Auch sind sich alle Angehörigen darüber einig, dass die WG in Altona die letzte Station für ihre Lieben ist: Wer hierher kommt, darf auch „zu Hause“ sterben, wird nach Möglichkeit in seinen letzten Tagen nicht in ein Krankenhaus oder Hospiz verlegt. Der Pflegedienst der Hamburger Gesundheitshilfe verfügt über eine eigene Palliativabteilung, die dann den Pflegern zur Seite steht.

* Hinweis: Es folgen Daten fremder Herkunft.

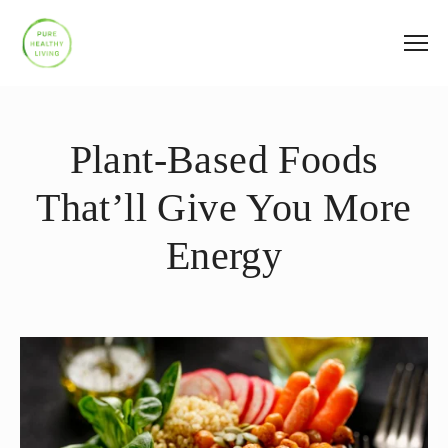
Plant-Based Foods
That’ll Give You More
Energy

Die meisten der Angehörigen haben sich inzwischen bei Vorträgen oder Seminaren über Demenz weitergebildet, wie mit der Krankheit ihrer Lieben umzugehen ist. Es ist nicht einfach, diese Krankheit zu akzeptieren, zu sehen, wie die geliebte Mutter plötzlich alles vergisst, an manchen Tagen sogar die eigene Tochter nicht mehr erkennt. Hier brauchen auch die Angehörigen Hilfe. Sie müssen zum Beispiel akzeptieren, dass Mutter oder Vater auch das Recht auf „eigene Verwahrlosung“ haben, wenn sie sich über Tage nicht waschen oder pflegen lassen wollen. Dann muss eben ein paar Tage gewartet werden, dann klappt es auch wieder besser.

Hier leben bis zum Schluss

Nach fast drei Jahren ist in der WG in Altona eine gewisse Routine eingekehrt. Die Treffen finden nur noch einmal im Monat statt, es gibt jetzt sogar einen Stammtisch, bei dem sich die Angehörigen auch mal privat austauschen können und nicht nur über das Thema Demenz reden. Es gibt einen neuen Leiter des Pflegedienstes, was natürlich auch für eine gewisse Unruhe gesorgt hat. Man bespricht Fragen: Was bringt das neue Pflegestärkungsgesetz ab Januar 2015? Braucht man weiterhin Musikpaten? Können noch ein paar „Ehrenamtliche“ geworben werden? Wer kennt einen guten Zahnarzt für Demenzkranke? Auch nimmt das Thema Aggression einen größeren Platz ein, wenn Herr Müller nicht mehr mit Frau Krause an einem Tisch sitzen will – aber das kommt ja auch mal in jeder guten Familie vor.

Der Zustand von Ex-Lehrerin Karen hat sich nicht verbessert, aber sie scheint sich in dieser Wohngemeinschaft wohlzufühlen. Sie kann schlafen, solange sie will, sie wird von den Mitarbeitern des Pflegedienstes in den Arm genommen. Wenn ihr Bruder sie besucht, stellt sich nach einer Weile auch ein kleines Lächeln ein. Kein Zustand verbessert sich bei den Bewohnern, von der Pflegestufe eins geht es weiter bis zur Pflegstufe drei. Aber alle Angehörigen haben hier ein gutes Gefühl, das Richtige für ihre Verwandten zu tun. Und alle Angehörigen ziehen jeden Tag den Hut vor den Frauen und Männern, die Tag für Tag im Pflegedienst Schwerstarbeit mit Herz leisten.